Please submit your code with report on the error rate. You can also compare your results with the MNIST performance results exists on the MNIST website.
Please also report the effect of different changes you made in the network.

**Report:** There were 16 models in total tested for basic SGD optimizer with no L2 penalty. Hyperparameters were taken from grid:
- number of hidden units: \[150, 300\],
- number of epochs: \[5, 15\],
- learning rate: \[0.3, 0.01\],
- batch size: \[16, 32\].

The best model of those 16 was the one with 300 hidden units, trained for 15 epochs with learning rate of 0.3 and batch size of 32.

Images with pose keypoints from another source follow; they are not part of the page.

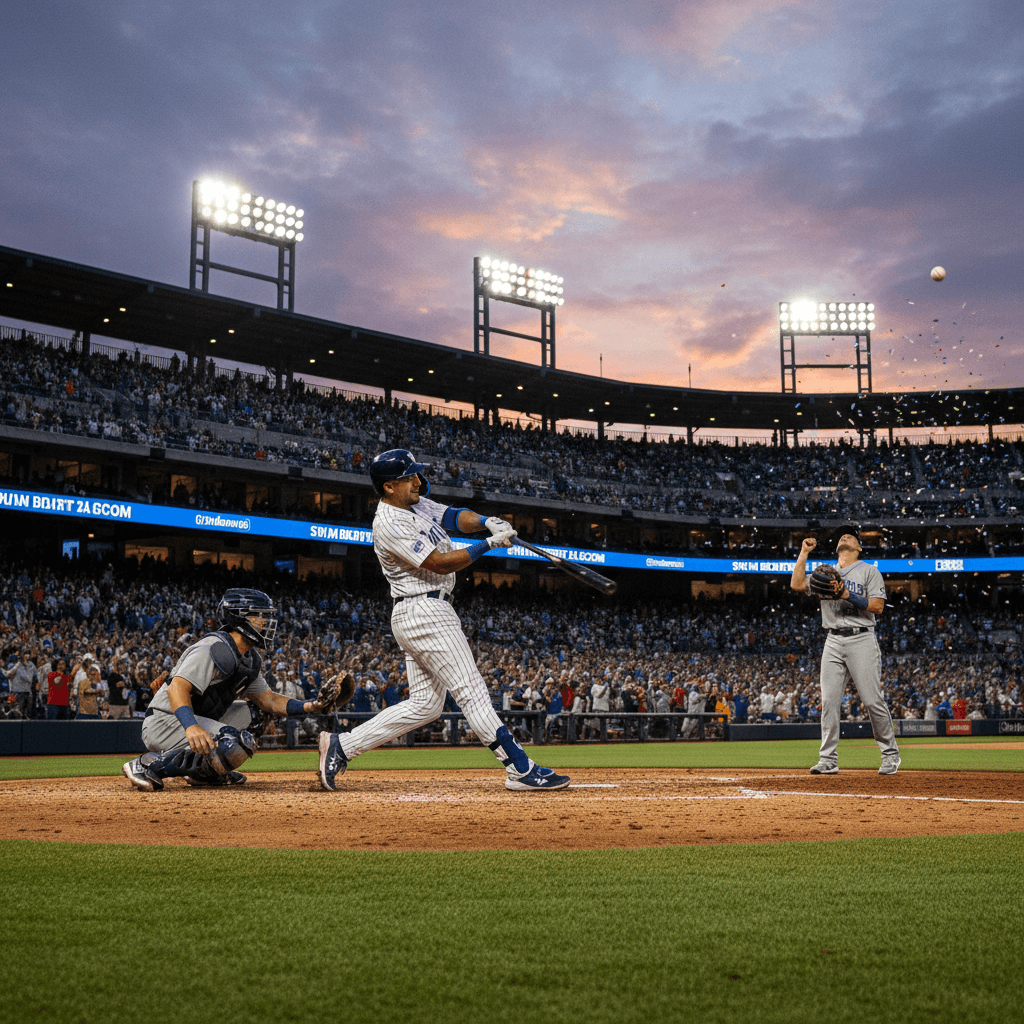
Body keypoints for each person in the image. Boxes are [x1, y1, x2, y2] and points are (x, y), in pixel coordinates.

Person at [317, 449, 570, 792]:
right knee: (471, 691)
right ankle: (520, 768)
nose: (417, 481)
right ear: (389, 486)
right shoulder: (389, 522)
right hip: (425, 611)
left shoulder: (414, 504)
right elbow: (438, 563)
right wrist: (487, 544)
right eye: (409, 477)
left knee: (425, 705)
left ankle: (342, 745)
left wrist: (486, 522)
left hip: (422, 611)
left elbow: (453, 517)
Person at [122, 589, 330, 791]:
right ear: (239, 618)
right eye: (259, 616)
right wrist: (191, 726)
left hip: (194, 719)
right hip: (165, 721)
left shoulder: (248, 658)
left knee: (258, 714)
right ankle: (147, 764)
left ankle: (205, 772)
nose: (266, 622)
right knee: (233, 743)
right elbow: (176, 688)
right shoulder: (213, 647)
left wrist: (312, 706)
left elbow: (269, 700)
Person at [791, 531, 900, 775]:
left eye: (850, 537)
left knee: (872, 700)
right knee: (829, 702)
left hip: (861, 637)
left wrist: (847, 595)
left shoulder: (869, 571)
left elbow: (878, 606)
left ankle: (890, 755)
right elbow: (797, 584)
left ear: (859, 547)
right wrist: (804, 552)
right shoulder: (826, 572)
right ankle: (828, 759)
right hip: (832, 639)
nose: (844, 538)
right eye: (841, 536)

Adding momentum optimization with momentum coefficient of 0.9 produced better model with error rate of 1.7% which compared to numbers presented on the website is pretty decent result.

Applying other advanced optimizers: AdaGrad, RMSProp and Adam didn't help the model achieve better results or converge faster. Neither L2 regularization led to a model of lower error rate.